How to fish surface lures for whiting
As explained in the accompanying video, you need to cast your smallish (50 to 80 mm) cup-faced popper or surface stick bait as far as you possibly can over likely stretches of shallow water, ideally with the help of a breeze at your back. Don't be afraid of those summer winds. They can actually be your best friend in this game!
For whiting, always work the surface lure with a reasonably quick and continuous action. Pauses or stops are rarely productive on these fish.
With poppers, look to maintain a constant spurt of water ahead of the lure and a 'bloop-bloop-bloop' or 'pop-pop-pop' action. When using stickbaits, attempt to produce a continuous 'walk the dog' zigzagging or bobbing motion. If a whiting follows either lure style, keep the retrieve going! Only try a quick pause if you're running out of retrieve space. Pauses work extremely well on bream, but usually result in following whiting losing interest and turning away… However, there can be exceptions to this pattern. Remember what I said about rules being made to be broken!
Walk the dog
To be honest, these days I hardly ever use cup-faced poppers for whiting unless the water is badly chopped up by wind. I much prefer to throw floating stickbaits most of the time. In the places where I fish, bigger whiting (which are quite old fish) have now seen a lot of poppers, and I find they can be rather suspicious of them.

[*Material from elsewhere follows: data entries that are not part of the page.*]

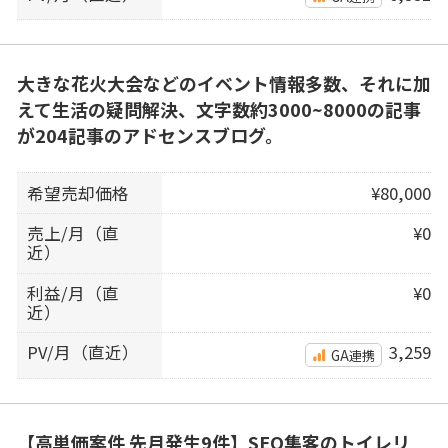
大きな花火大会などのイベント情報多数、それに加
えて生活の疑問解決、文字数約3000~8000の記事
が204記事のアドセンスブログ。
希望売却価格
¥80,000
売上/月（直
¥0
近）
利益/月（直
¥0
近）
PV/月（直近）
3,259
GA連携
【高単価案件 先月発生9件】SEO集客のトイレリ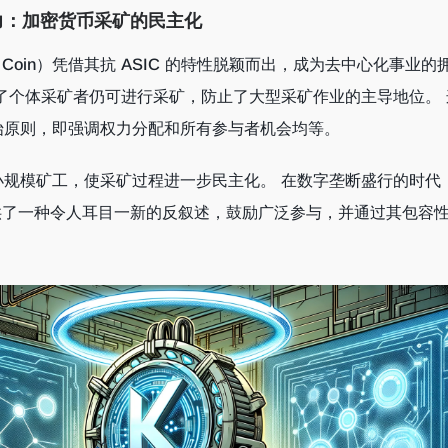
力：加密货币采矿的民主化
en Coin）凭借其抗 ASIC 的特性脱颖而出，成为去中心化事业的
了个体采矿者仍可进行采矿，防止了大型采矿作业的主导地位。 
始原则，即强调权力分配和所有参与者机会均等。
小规模矿工，使采矿过程进一步民主化。 在数字垄断盛行的时代
方法提供了一种令人耳目一新的反叙述，鼓励广泛参与，并通过其包容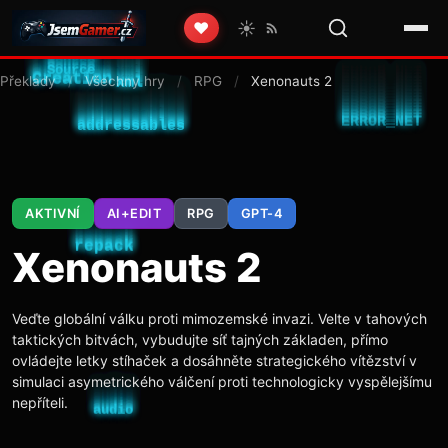
☀️
❤️
Překlady
/
Všechny hry
/
RPG
/
Xenonauts 2
AKTIVNÍ
AI+EDIT
RPG
GPT-4
Xenonauts 2
Veďte globální válku proti mimozemské invazi. Velte v tahových
taktických bitvách, vybudujte síť tajných základen, přímo
ovládejte letky stíhaček a dosáhněte strategického vítězství v
simulaci asymetrického válčení proti technologicky vyspělejšímu
nepříteli.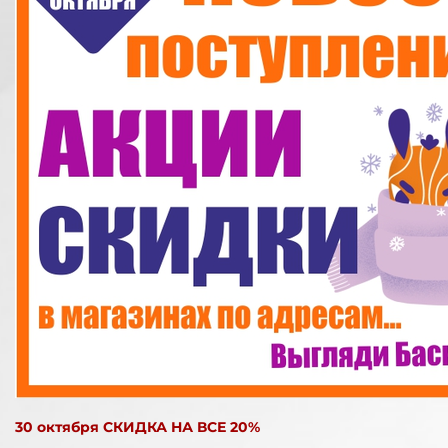
30 октября СКИДКА НА ВСЕ 20%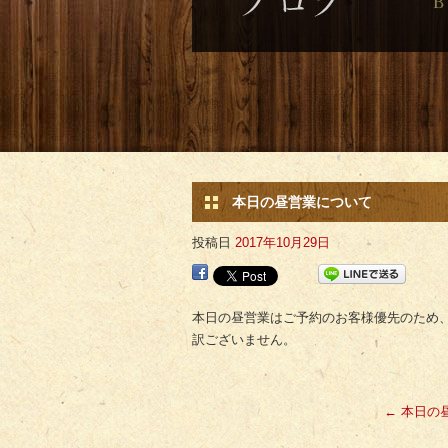
本日の昼営業について
投稿日
2017年10月29日
本日の昼営業はご予約のお客様優先のため、
訳ございません。
←
本日の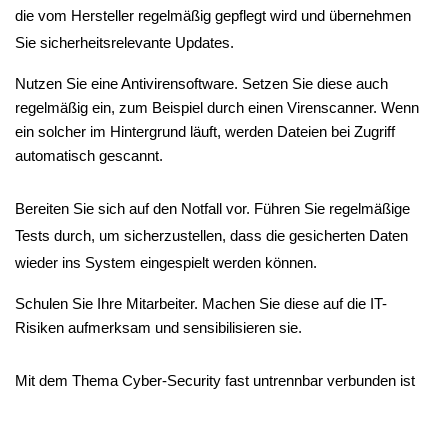
die vom Hersteller regelmäßig gepflegt wird und übernehmen 
Sie sicherheitsrelevante Updates.
Nutzen Sie eine Antivirensoftware. Setzen Sie diese auch 
regelmäßig ein, zum Beispiel durch einen Virenscanner. Wenn 
ein solcher im Hintergrund läuft, werden Dateien bei Zugriff 
automatisch gescannt.
Bereiten Sie sich auf den Notfall vor. Führen Sie regelmäßige 
Tests durch, um sicherzustellen, dass die gesicherten Daten 
wieder ins System eingespielt werden können.
Schulen Sie Ihre Mitarbeiter. Machen Sie diese auf die IT-
Risiken aufmerksam und sensibilisieren sie.
Mit dem Thema Cyber-Security fast untrennbar verbunden ist 
das Thema Datenschutz. Dazu zählt auch die 
datenschutzgerechte Entsorgung von Papier und anderen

Stickbaits are more subtle and sneaky and seem able to go on catching these 'educated' whiting, season after season.
The trick with surface stickbaits lies in achieving that deadly walk-the-dog action described earlier, with the lure bobbing, weaving and zigzagging seductively from side to side. Each brand and model of stickbait requires a slightly different retrieve to achieve its optimum action, but the basic method is to constantly crank the reel handle at a slow to medium pace while 'bouncing' or flicking the rod tip with a regular, mechanical cadence, rather like one of those metronomes musicians use to maintain the beat.
You can either angle the rod down towards the water (often best when standing on the casting deck of a boat) or slightly upwards (when wading or sitting in a kayak). You'll need to experiment and practice a little to get it right, but when you do, you'll know!

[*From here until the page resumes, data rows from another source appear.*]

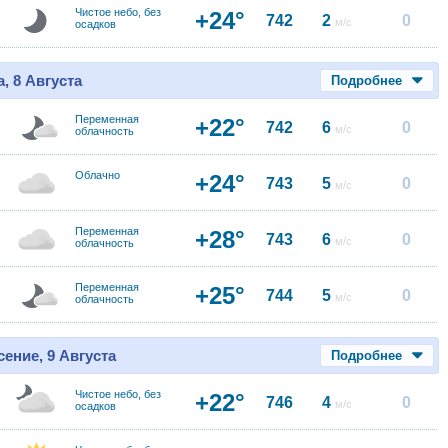
Чистое небо, без
+24°
742
2
0
м/с
осадков
, 8 Августа
Подробнее
Переменная
+22°
742
6
0
м/с
облачность
Облачно
+24°
743
5
0
м/с
Переменная
+28°
743
6
0
м/с
облачность
Переменная
+25°
744
5
0
м/с
облачность
ение, 9 Августа
Подробнее
Чистое небо, без
+22°
746
4
0
м/с
осадков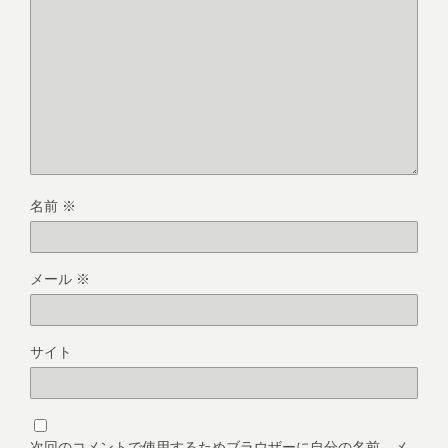
名前
※
メール
※
サイト
次回のコメントで使用するためブラウザーに自分の名前、メ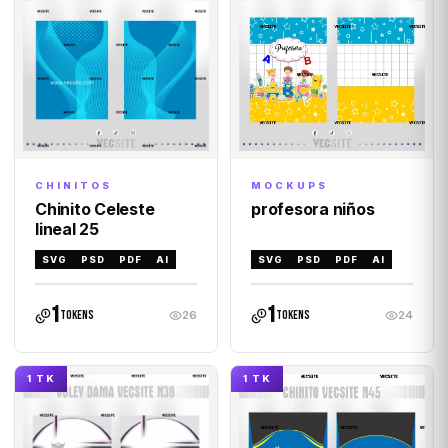
MOCKUPS
CHINITOS
profesora niños
Chinito Celeste
lineal 25
SVG
PSD
PDF
AI
SVG
PSD
PDF
AI
1
1
tokens
tokens
26
24
1 TK
1 TK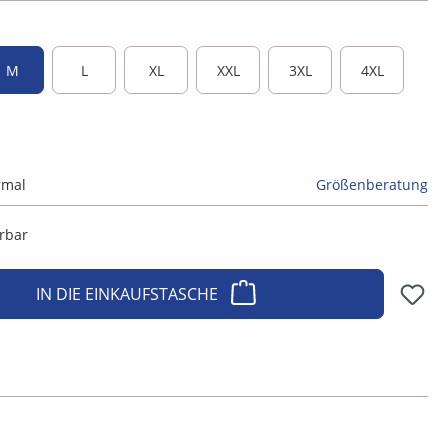
M
L
XL
XXL
3XL
4XL
rmal
Größenberatung
erbar
IN DIE EINKAUFSTASCHE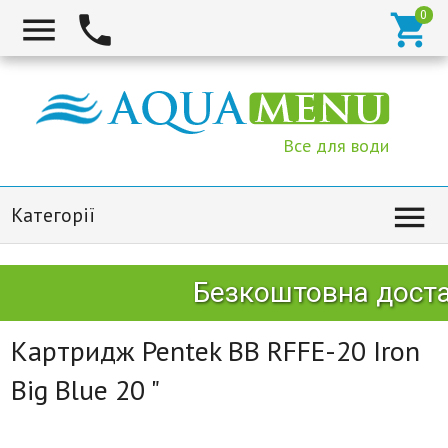



Все для води

Категорії
Безкоштовна достав
Картридж Pentek BB RFFE-20 Iron
Big Blue 20 "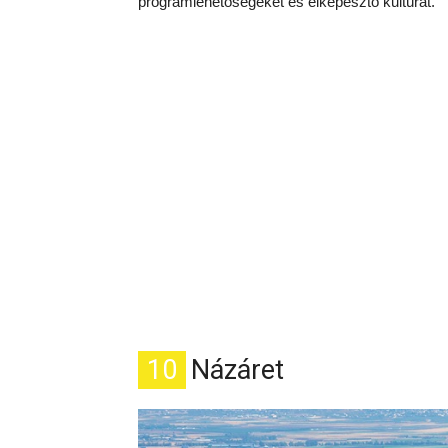
programlehetőségeket és elképesztő kultúrát.
10
Názáret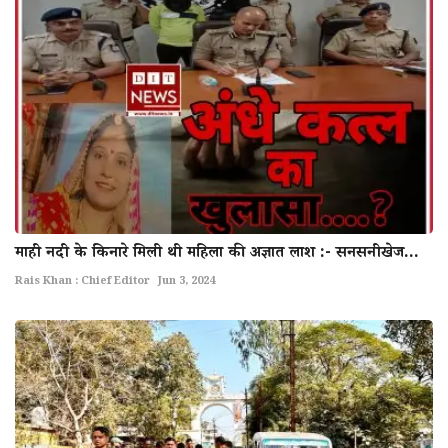
माही नदी के किनारे मिली थी महिला की अज्ञात लाश :- सनसनीखेज...
Rais Khan : Chief Editor
Jun 3, 2024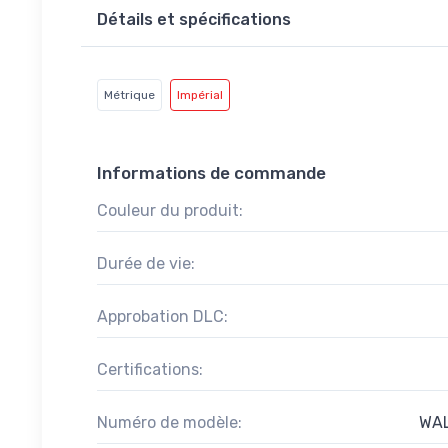
Détails et spécifications
Métrique
Impérial
Informations de commande
Couleur du produit:
Durée de vie:
Approbation DLC:
Certifications:
Numéro de modèle:
WAL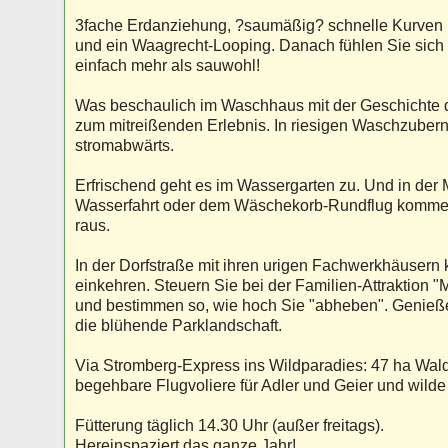
3fache Erdanziehung, ?saumäßig? schnelle Kurven
und ein Waagrecht-Looping. Danach fühlen Sie sich
einfach mehr als sauwohl!
Was beschaulich im Waschhaus mit der Geschichte 
zum mitreißenden Erlebnis. In riesigen Waschzubern
stromabwärts.
Erfrischend geht es im Wassergarten zu. Und in der
Wasserfahrt oder dem Wäschekorb-Rundflug kommen
raus.
In der Dorfstraße mit ihren urigen Fachwerkhäuser
einkehren. Steuern Sie bei der Familien-Attraktion 
und bestimmen so, wie hoch Sie "abheben". Genieße
die blühende Parklandschaft.
Via Stromberg-Express ins Wildparadies: 47 ha Wal
begehbare Flugvoliere für Adler und Geier und wilde
Fütterung täglich 14.30 Uhr (außer freitags).
Hereinspaziert das ganze Jahr!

My theory is that cup-faced poppers provide a sonic imitation of another whiting or bream slurping and sucking noisily at a fleeing prawn, while stick baits mimic the prawn itself.
Poppers rely on an 'uneducated', competitive or fired-up fish tracking the sound to its source and then not stopping to question why the phantom predator and its prey have suddenly merged into one small dollop of plastic. However, as already mentioned, I'm increasingly finding that this particular deception is no longer quite so effective as it once was. By representing the prey item itself, 50-85mm stickbaits have given my topwater whiting (and bream) fishing a whole new lease on life.
The other big breakthrough for me over recent seasons has been the adoption of small, wickedly sharp assist hooks, rigged to dangle from the tail of my stick baits (and poppers). These little singles on their short droppers have significantly increased my hook-up rate, especially on more hesitant or uncommitted whiting (and bream) that might only make one quick nip at the back of the lure before fading from sight.
Like all forms of modern sport fishing, I'm sure that targeting topwater whiting will continue to evolve and develop over coming seasons. But the one thing that won't change is the incredible thrill of seeing a lit-up, elbow-slapper of a whiting streak up from the bottom to climb all over your dancing surface lure in a rolling boil or a flurry of flying spray, especially while you're wading knee deep in warm, crystal clear water under the summer sun on a sparkling estuary flat.
It's a truly magical experience, and if you haven't tried it yet, you really need to!